Seit diesem Dienstag ist außerdem klar: Auch der Bund mischt in Lubmin mit - er will 2023 in eigener Regie ein LNG-Terminal aufbauen. Zu diesem Zeitpunkt will der private Investor, die Deutsche ReGas, schon längst arbeiten. Bereits am 1. Dezember - in etwas mehr als vier Monaten - sollen seine LNG-Stationen in Betrieb sein. ReGas setzt auf ein Bündnis mit dem französischen Energieriesen TotalEnergies, von dem alle Schiffe gechartert werden.
Ehrgeiziger Zeitplan
Der Zeitplan gilt als ehrgeizig. Ein riesiger Flüssiggas-Tanker soll zwischen Rügen und Usedom festmachen, kleinere Schiffe sollen ihn mit Flüssiggas versorgen. Von dort aus transportieren sogenannte Shuttle-Schiffe das Gas durch den flachen Greifswalder Bodden nach Lubmin. Dort soll aus dem kalten Flüssiggas normales Erdgas werden und dann in die Leitungen eingespeist werden.
Die rot-rote Landesregierung setzt auf das Doppel-Projekt und sieht keine Probleme in einer Konkurrenz zwischen staatlichem und privatem Projekt. Dabei bleibt es, teilte Staatskanzlei-Chef Patrick Dahlemann (SPD) mit. Auch das Bundeswirtschaftsministerium erklärte, zwei Stationen in Lubmin seien möglich. Dass die Genehmigungen "nicht einfach sind, ist klar. Wir müssen ein Tempo vorlegen, dass es so in Deutschland noch nicht gab." Jetzt komme es auf die Umsetzung vor Ort an, hieß es aus Berlin.
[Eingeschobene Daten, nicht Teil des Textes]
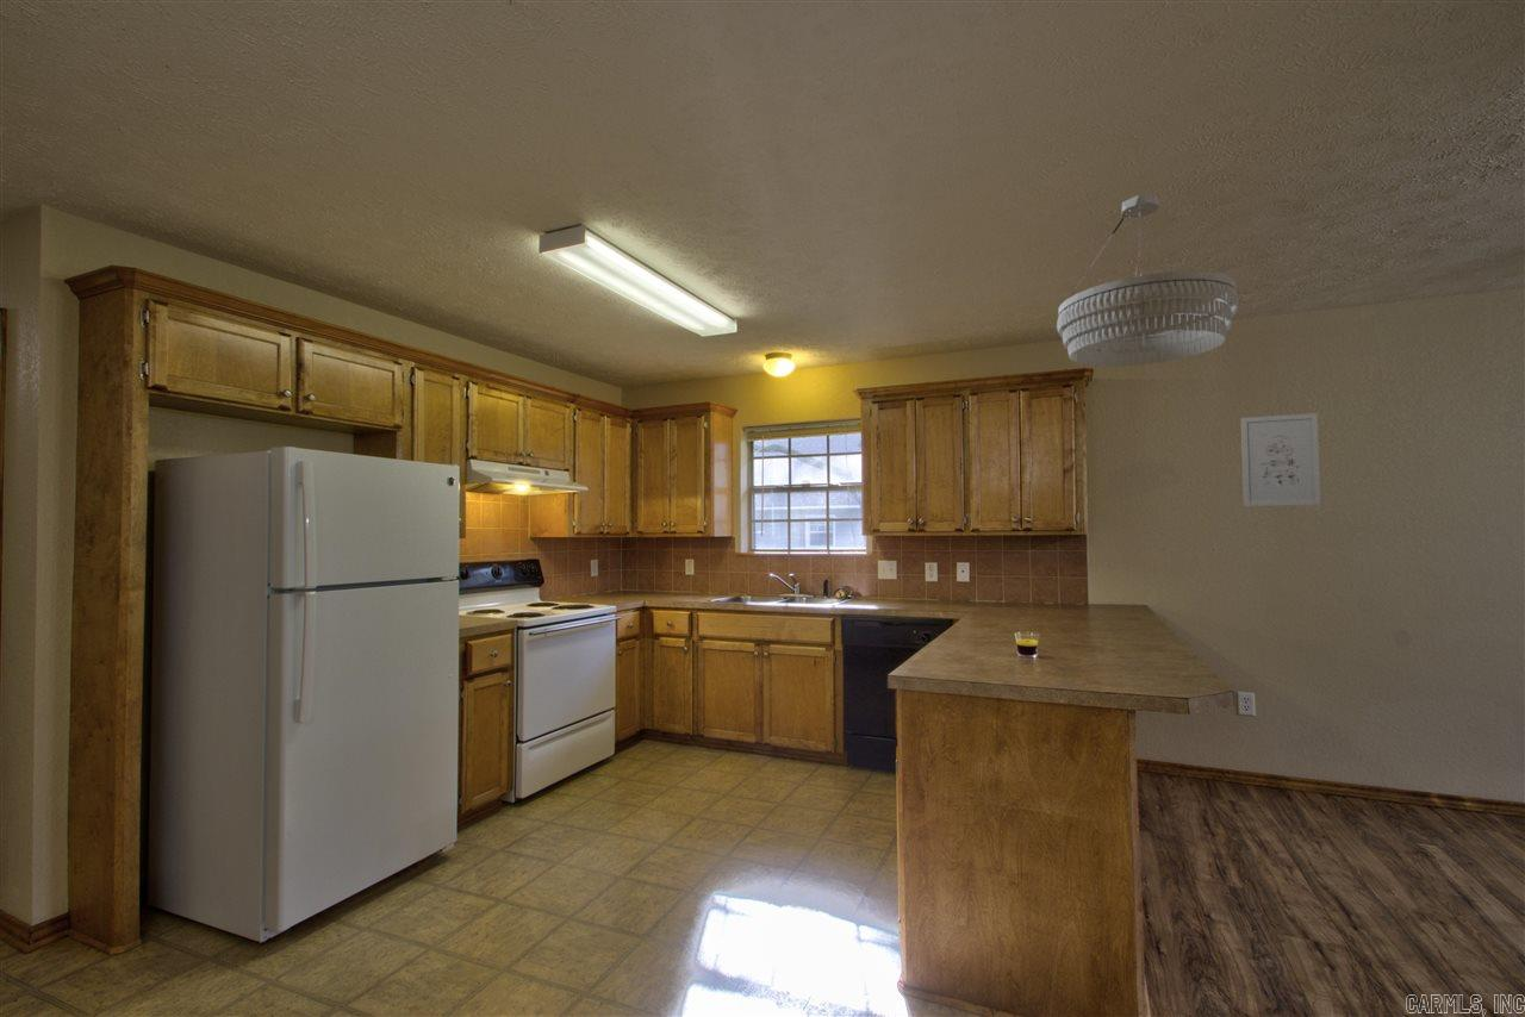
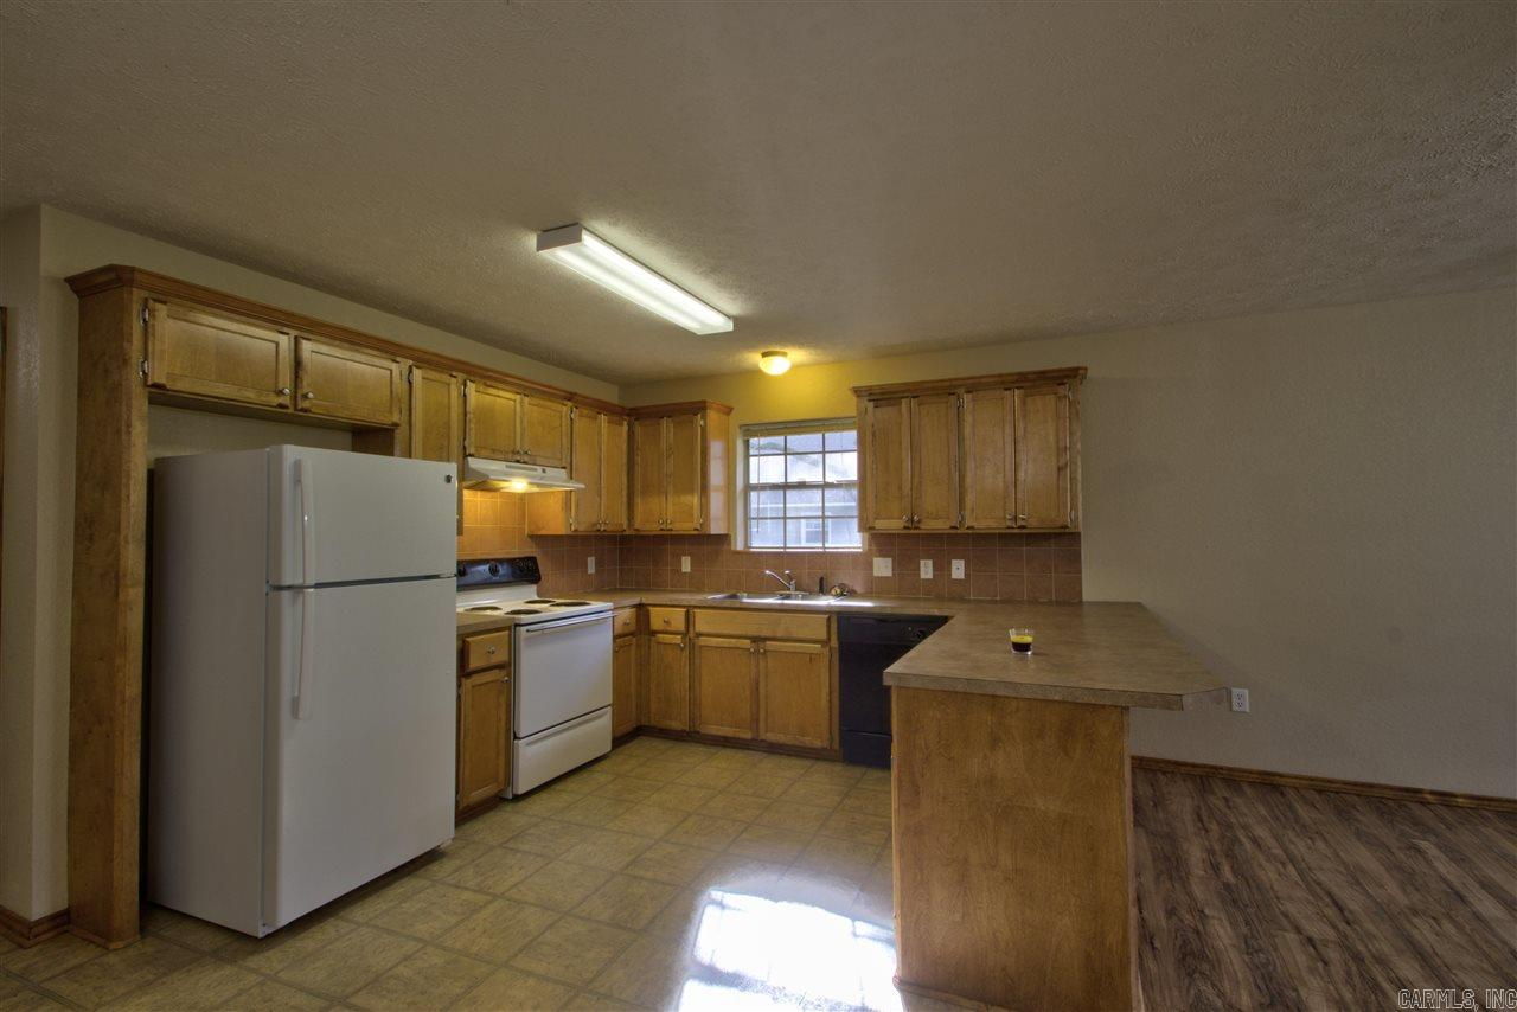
- wall art [1240,412,1321,509]
- chandelier [1056,193,1240,368]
ReGas-Geschäftsführer Ingo Wagner erklärte am vergangenen Mittwoch, es entstehe in kurzer Zeit ein Infrastruktur-Projekt, "welches normalerweise viele Jahre in Anspruch nimmt".
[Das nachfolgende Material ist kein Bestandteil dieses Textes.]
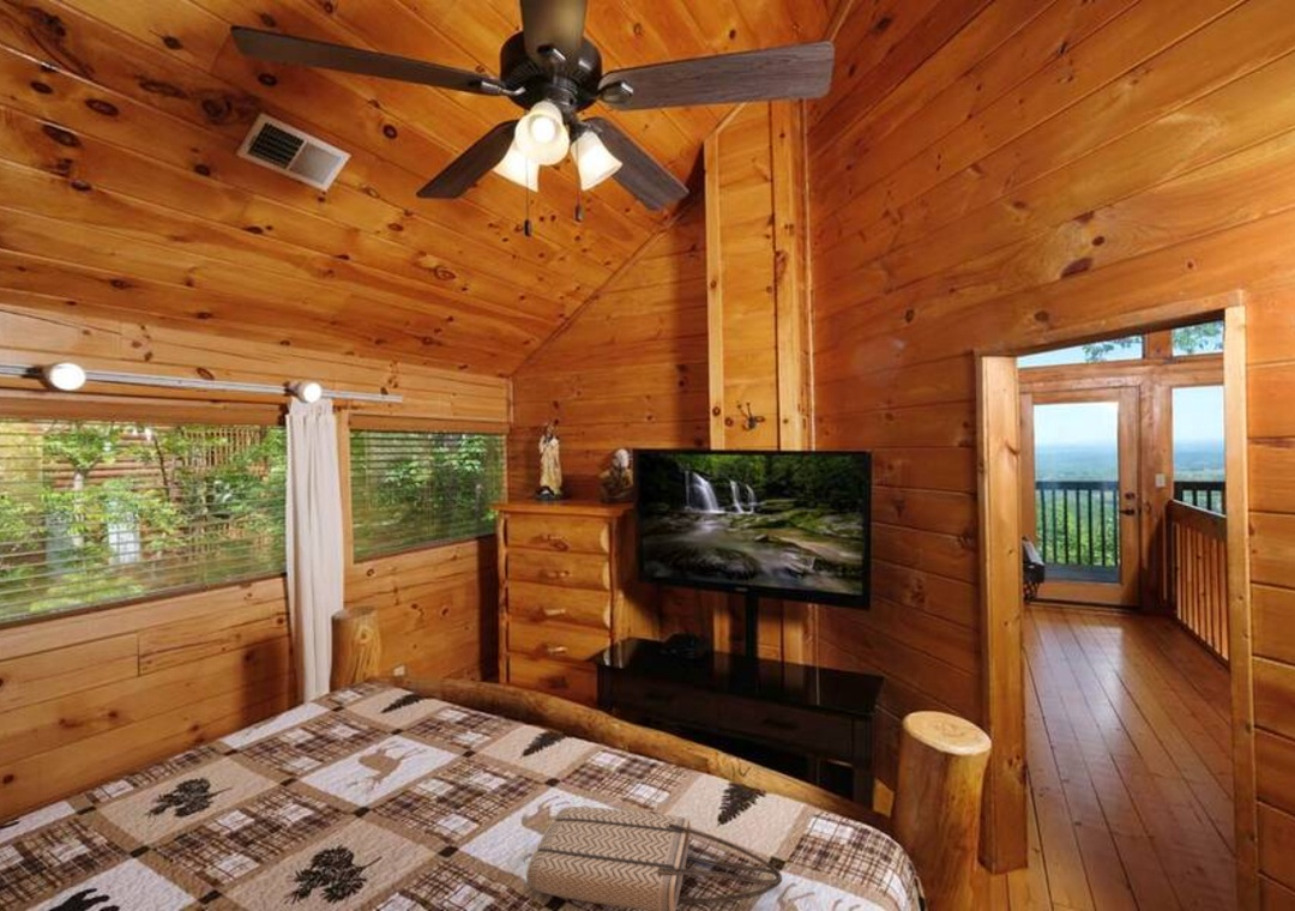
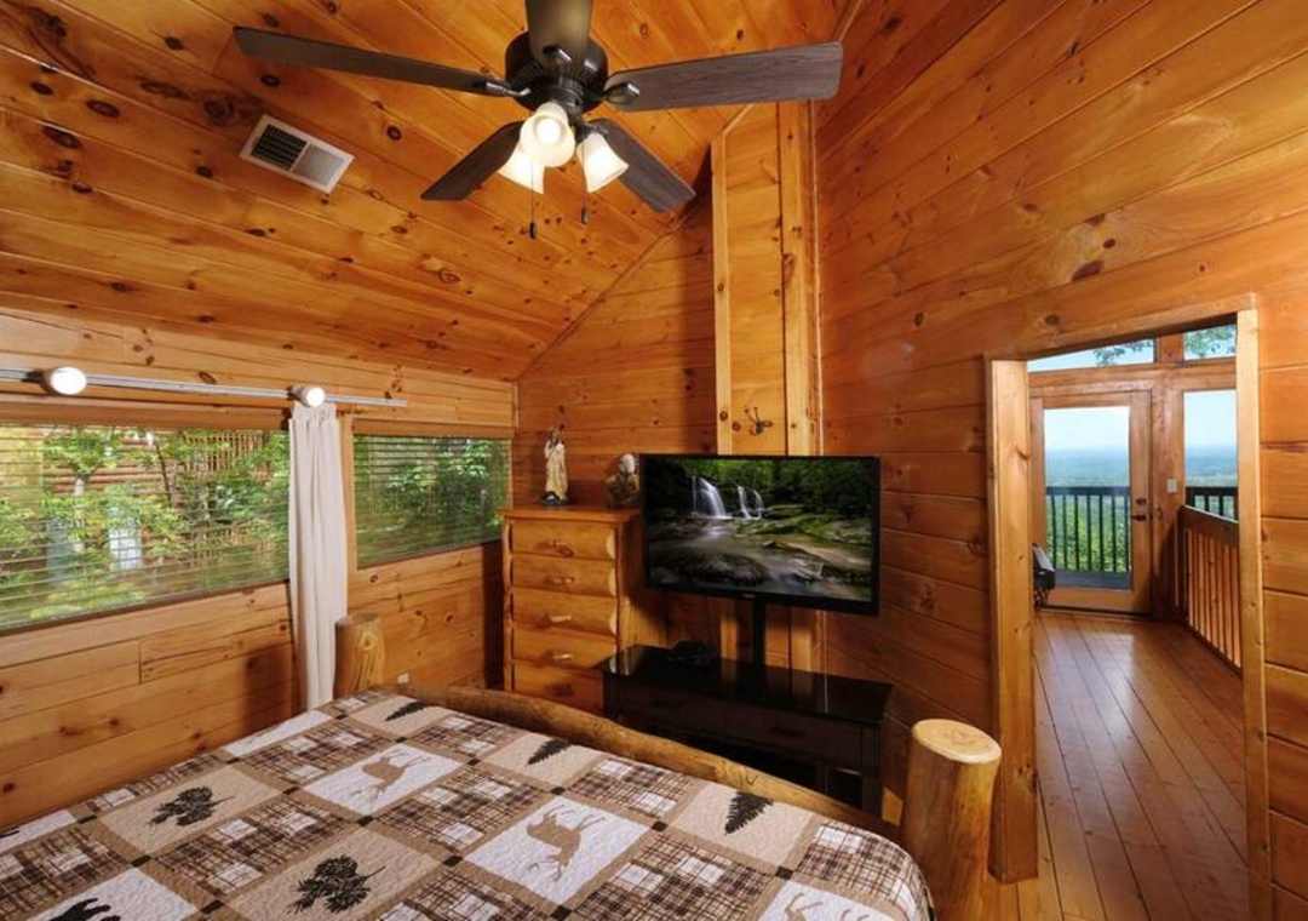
- tote bag [525,806,783,911]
Kritik von der Deutschen Umwelthilfe
Die Deutsche Umwelthilfe hat nicht nur Zweifel an dem Tempo, sie formuliert auch grundsätzliche Bedenken gegen das private Projekt. Flüssiggas-Transporte durch die vergleichsweise enge Ostsee seien ein Sicherheitsrisiko, sagte DUH-Geschäftsführer Sascha Müller-Kraenner. Tiefwasser-Häfen an der Nordsee seien besser geeignet. Der private Investor komme aus dem Nichts, jedenfalls nicht aus der Energiebranche. Vielleicht seien ja "findige Köpfe unterwegs", angesichts der vorgelegten "dünnen" Informationen habe er da Zweifel, so Müller-Kraenner.
Außerdem seien die vorgelegten Pläne unkonkret, kritisiert die Deutsche Unmwelthilfe. Es gebe noch jede Menge umweltrechtliche Hürden zu überwinden, Genehmigungen lägen nicht vor. Es sei besser, wenn der Bund die Notfall-Maßnahmen in der Energiekrise in der Hand behalte. Die Bundesregierung müsse aufpassen, warnte Müller-Kraenner, dass es keinen Wildwuchs bei LNG-Terminals gebe und "Leute den schnellen Euro mit hohen Energiepreisen machen". Auf Twitter sprach er von "Glücksrittern".
Gründung von ReGas vor drei Monaten
Die deutsche ReGas wurde erst vor drei Monaten gegründet. Ihr Sitz ist in Lubmin. Als telefonischer Kontakt wird allerdings eine Nummer in Potsdam angegeben. Die gehört zum Einwahlnetz einer der Gesellschafter, der Steuerberatungsgesellschaft Dr. Knabe. Die Firma ist ein großer Player in der Berater-Branche und über Brandenburg hinaus aktiv. Die Firma des Eigentümers Stephan Knabe ist jedoch eher mit Wirtschaftsprüfungen vertraut - Energiefragen gehören laut Eigenauskunft nicht zu ihren Themen.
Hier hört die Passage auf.